Darkman : le super anti-héros de Sam Raimi
Au centre d’une édition collector, Darkman ressort de l’ombre, et prouve que Sam Raimi n’a pas attendu Spider-Man pour sublimer l’univers des comic-books.
À l’heure où les héros masqués et surhumains pullulent dans le cinéma américain (voire mondial) au risque de nous faire friser l’overdose, il est bon de rappeler l’importance qu’a eu Sam Raimi dans l’explosion du genre, aux yeux du grand public. Bien sûr, le Superman de Donner et les Batman de Tim Burton ont été des jalons importants pour crédibiliser le principe. Mais c’est avec les Spider-Man (et dans une moindre mesure avec X-Men et Blade) que Hollywood a pris conscience de la richesse, à la fois en matériaux narratifs et en franchises éventuelles, que représentait l’univers des super-héros. Sorti en 2002, Spider-Man fut un triomphe pour l’autodidacte Raimi, à peine terni par les reboots sauvages qui tentèrent une décennie plus tard de le faire passer pour une relique du passé.
La vengeance sans visage
Ce succès ne sortait pas de nulle part.
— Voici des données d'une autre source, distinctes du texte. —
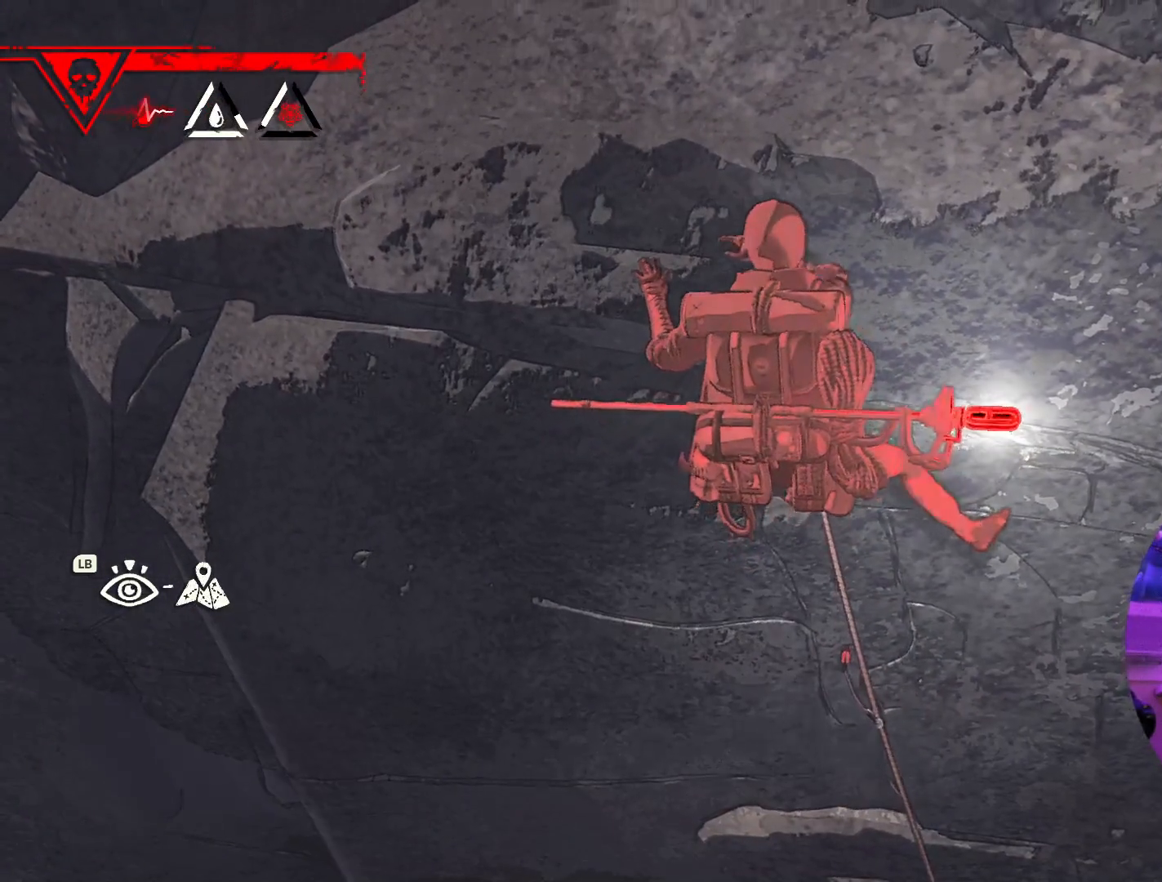
{"buttons": [], "left_stick": "up", "right_stick": "center", "events": [[283, "left_stick", "up"]]}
Tout comme Peter Jackson, autre cinéphage éclairé ayant réussi à écrire sa propre légende, Raimi a construit sa réputation dans le genre du film d’horreur, avec une trilogie Evil Dead qu’on ne présente plus. Mais à la fin des années 80, quand le succès du deuxième volet fait de lui un cinéaste « crédible » auprès des studios, Sam Raimi a envie de changer de registre. Il veut tourner un Batman, mais la licence est déjà en chantier, et les droits du justicier The Shadow sont trop compliqués à obtenir (le film du même nom, réalisé par Russell « Highlander » Mulcahy, verra le jour en 1994). Plutôt que de courir après des bouts de papier, Sam et son frère Ivan décident de combiner ces influences et de créer leur propre mythologie. Darkman est né, et le projet va mûrir au sein du studio Universal, auquel le personnage, proche dans l’esprit de leurs grands monstres des années 30, est aussi une forme d’hommage.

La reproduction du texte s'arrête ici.